Home runs are being hit out of major league ballparks at a historic rate. Players hit 6,105 home runs last season, an all-time high and more than 400 more than the previous record set in 2000. Many factors contribute to the surge — warmer weather, smaller ballparks, emphasis on launch angles and perhaps a change in the baseball itself — yet there are no signs of it slowing down anytime soon.
In fact, we may see the team home run record, established by the Seattle Mariners in 1997 with 264 home runs that season, fall not once but twice in 2018.
The most likely candidate to establish a new home run mark is the New York Yankees. The Bronx Bombers acquired Giancarlo Stanton, the reigning National League MVP and one of the best right-handed power hitters in the game, from the Miami Marlins this winter, giving them both of the league’s leading home run hitters from 2017: Stanton, who hit 59 home runs last season — the most in MLB since 2001, when Sammy Sosa hit 64 and Barry Bonds set the single-season record with 73 — and AL rookie of the year Aaron Judge, who hit 52. They will join Gary Sanchez (33 home runs in 122 games in 2017), Didi Gregorius (25 home runs in 136 games) and Brett Gardner (21 home runs in 151 games), giving the Yankees one of the more potent run-producing lineups in the majors this summer.

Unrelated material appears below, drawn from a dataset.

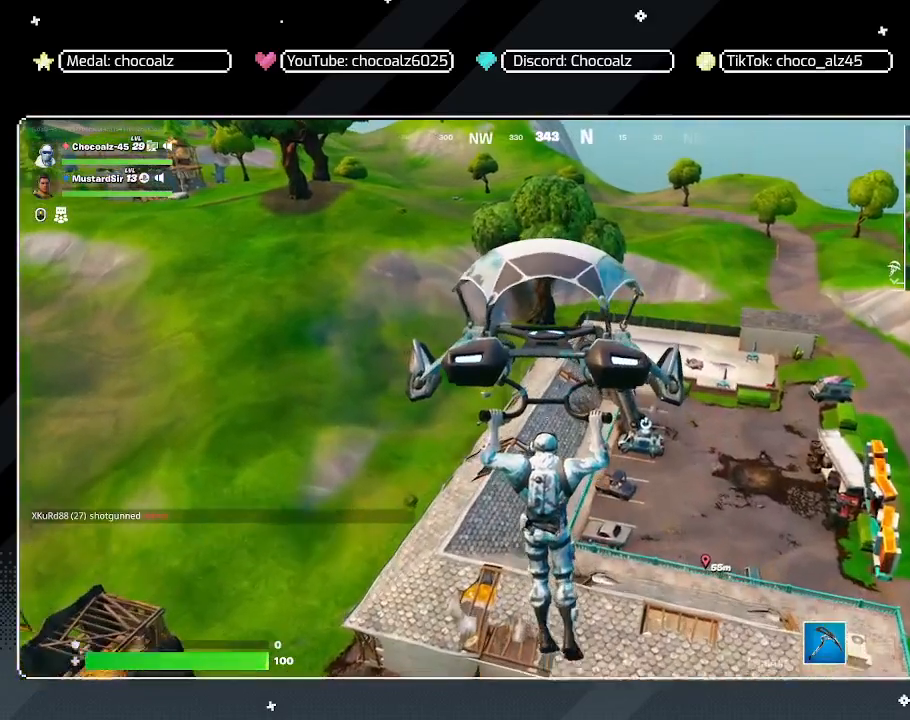
{"keys": ["w"], "mouse": [], "mouse_move": "still", "events": []}
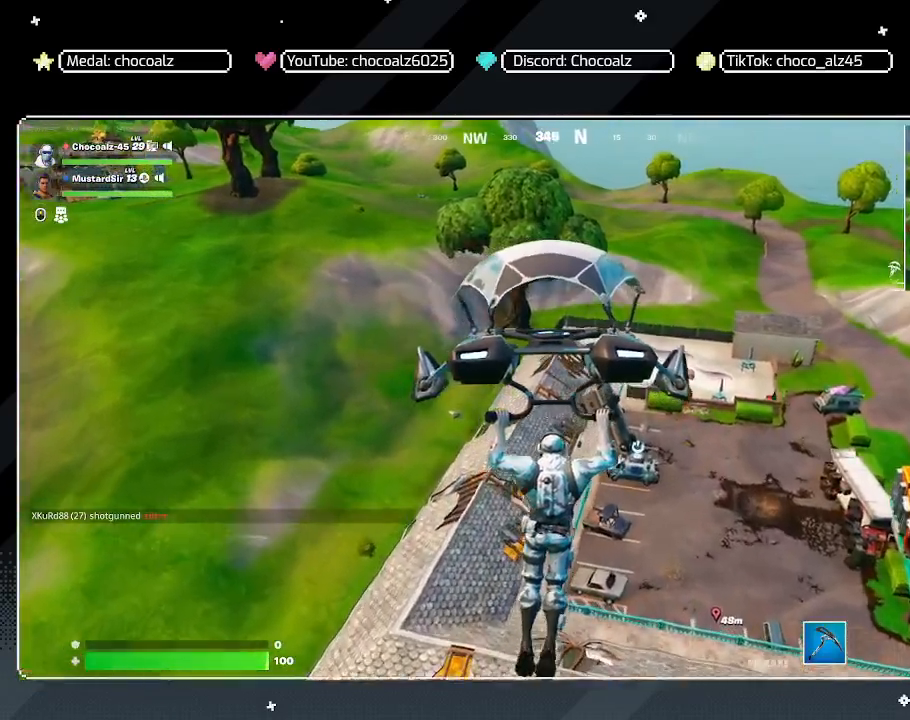
{"keys": ["a", "w"], "mouse": [], "mouse_move": "still", "events": [[50, "a", "down"]]}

According to 2018 projections, the Yankees are estimated to hit 279 home runs, 15 more than the Mariners in their record-setting season. Stanton’s forecast calls for 58 home runs, the most in the majors, with Judge contributing 42, tied for second most with Joey Gallo of the Texas Rangers. Sanchez and Greg Bird are expected to hit 31 home runs each, Gregorius is penciled in for 21, and four other players in pinstripes — Gardner, Neil Walker, Aaron Hicks and Brandon Drury — are projected to hit 12 or more in 2018.
If healthy, Stanton should not only lead the league but could make a play at 62 home runs or more. According to Baseball Prospectus’s park factors, Marlins Park was the seventh-most-difficult home run-hitting park for right-handed batters in 2017. Yankee Stadium, meanwhile, was tied as the second-most favorable park in baseball for right-handed home run hitters. Based on his 2018 projections, Stanton has an 11 percent chance to hit 62 or more home runs next season based on 600 plate appearances and a slight chance (1 percent) to hit 70 or more. Judge’s outlook is less optimistic but still robust: He has almost a 50/50 chance to hit 40 or more home runs over 600 plate appearances and a 5 percent chance at 50 or more.
The Baltimore Orioles also have a chance to become the all-time home run kings. Manny Machado and Chris Davis are each expected to hit 34 home runs in 2018, with Jonathan Schoop expected to add 31 of his own. Five other players — Mark Trumbo (29), Adam Jones (28), Trey Mancini (25), Colby Rasmus (22) and Tim Beckham (22) — have forecasts calling for more than 20. As a result, Baltimore is estimated to finish the season with 269 home runs overall, five more than Seattle hit in 1997.
So how likely are we to witness history in 2018? Using the projections from FanGraphs, the Yankees have a 75 percent chance at breaking the record while the Orioles have a 52 percent chance. Skeptical? Even if you cut those chances in half, they are still high enough to potentially make the 2018 season one for the ages.